Extract Start Marker
Sunday, November 25, 2007
Fiction, Fantasy and YA: The Giver
Lowry, Lois. 1999. THE GIVER. NY: Bantam Book/Random House. ISBN: 0553571338.
Like all the other kids his age, Jonas turns twelve and is assigned the adult role and job that was chosen by the Committee of the Elders. However, unlike the other kids he is instead selected to become the successor to the community’s important yet reclusive Receiver of Memories. During his training, where he receives generations’ worth of memories from The Giver, his predecessor, Jonas learns about his community before Sameness when there were emotions like love, joy, color, anger, pain, and freedom of choice. He also learns how his seemingly perfect utopian community with it rules and formality to insure the lack trouble is actually cold and void of any emotion and personal connection to one anther, as well as the true meaning of being released and being sent to the other community Elsewhere. Realizing that there is more to life than what he and his community already have, Jonas decides that everything must change and it is up to him to make it happen.
Lowry has created an amazingly thought-provoking novel about how young boy is given the responsibility of carrying the burden of generations’ worth memories in a utopian community that is completely void of anything involves rudeness, suffering, and troublesome, which includes story weather and individuality, and makes the difficult decision to flee the community and return the memories back to the people. Set on the edge of science fiction, the plot is wonderfully well developed and moves at a smooth and enticing pace due to the hints of foreshadowing of events to come, such as how Jonas was “apprehensive” about the upcoming Ceremony of Twelve where his adult assignment will be given, and due to the questions that Jonas, and Lowry, have created about the society and the memories. These questions brings to the readers to the halting climax where Jonas finally learns the true meaning of a person, an Old (an elderly person) or even a Newchild (newborn), being “Released” by watching his father inject a perfectly healthy identical twin with a concoction that kills the child because it would save the community from the confusion of seeing two child who look a like (Lowry, p. 150).
As mentioned above, Jonas’ community is in a utopian setting sometime in the future. It is impeccably clean with constant perfect weather and is without things that we would currently find in our society such as crime, starvation, poverty, rudeness, etc. There are rules that everyone must follow and if one is broken they are immediately corrected, for example, when Jonas took home an apple that had inexplicitly turned the color red, and he was corrected by the speakers that situation all over the community, “Attention. This is a reminder to male elevens that objects are not to be removed from the recreation area and that snacks are to be eaten, not hoarded” (Lowry, p. 23). For any correction of serious wrongdoing, specifically breaking the certain minor rules, there is always an apology; however, for three-times repeated offenders are “released” from the community.
The community is specifically set up for ease and perfection. Families consist of a mother a father and two children, one male and female. Spouses are chosen for them. Children are born by surrogate mothers, or Birthmothers, and are not names until they are a year old and given to a family who has submitted a request for a child. Everyone wear tunics and other clothing of no true color. At specific ages children are given certain privileges, such as at the age of seven they receive with jackets with buttons they can do and undo by themselves, age eight they are allowed to begin their volunteering. At nine they are given their bicycle and girls are allowed to stop wearing hair ribbons, and age ten they get their haircut. Finally, at twelve years old they are assigned the adult role in life and age is not longer important. When the children are grown and have spouses of their own parents are sent to live with Childless Adults , and finally when they are old they are sent to the House of the Old and await their release.
Extract End Marker
Study material Start Marker
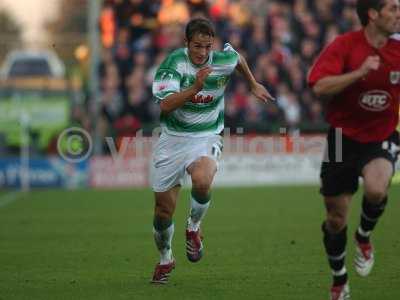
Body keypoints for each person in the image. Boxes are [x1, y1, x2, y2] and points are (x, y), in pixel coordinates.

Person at [150, 18, 274, 284]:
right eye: (197, 46)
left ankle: (193, 227)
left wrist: (252, 84)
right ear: (186, 43)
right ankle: (165, 257)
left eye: (207, 47)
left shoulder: (220, 60)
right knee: (162, 212)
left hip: (206, 136)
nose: (203, 53)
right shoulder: (173, 65)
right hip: (172, 140)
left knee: (203, 180)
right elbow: (166, 105)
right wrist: (194, 87)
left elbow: (238, 59)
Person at [308, 0, 400, 299]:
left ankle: (364, 237)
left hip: (381, 134)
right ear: (373, 14)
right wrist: (358, 73)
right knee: (335, 219)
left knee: (376, 189)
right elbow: (319, 87)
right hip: (339, 138)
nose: (399, 14)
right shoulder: (345, 46)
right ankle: (339, 279)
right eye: (394, 9)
Study material End Marker
> Exercise description
Return, word for word, the passage of the review of The Giver above starting with "As mentioned above, Jonas’" and going on through "from the community.".

> Response for this exercise
As mentioned above, Jonas’ community is in a utopian setting sometime in the future. It is impeccably clean with constant perfect weather and is without things that we would currently find in our society such as crime, starvation, poverty, rudeness, etc. There are rules that everyone must follow and if one is broken they are immediately corrected, for example, when Jonas took home an apple that had inexplicitly turned the color red, and he was corrected by the speakers that situation all over the community, “Attention. This is a reminder to male elevens that objects are not to be removed from the recreation area and that snacks are to be eaten, not hoarded” (Lowry, p. 23). For any correction of serious wrongdoing, specifically breaking the certain minor rules, there is always an apology; however, for three-times repeated offenders are “released” from the community.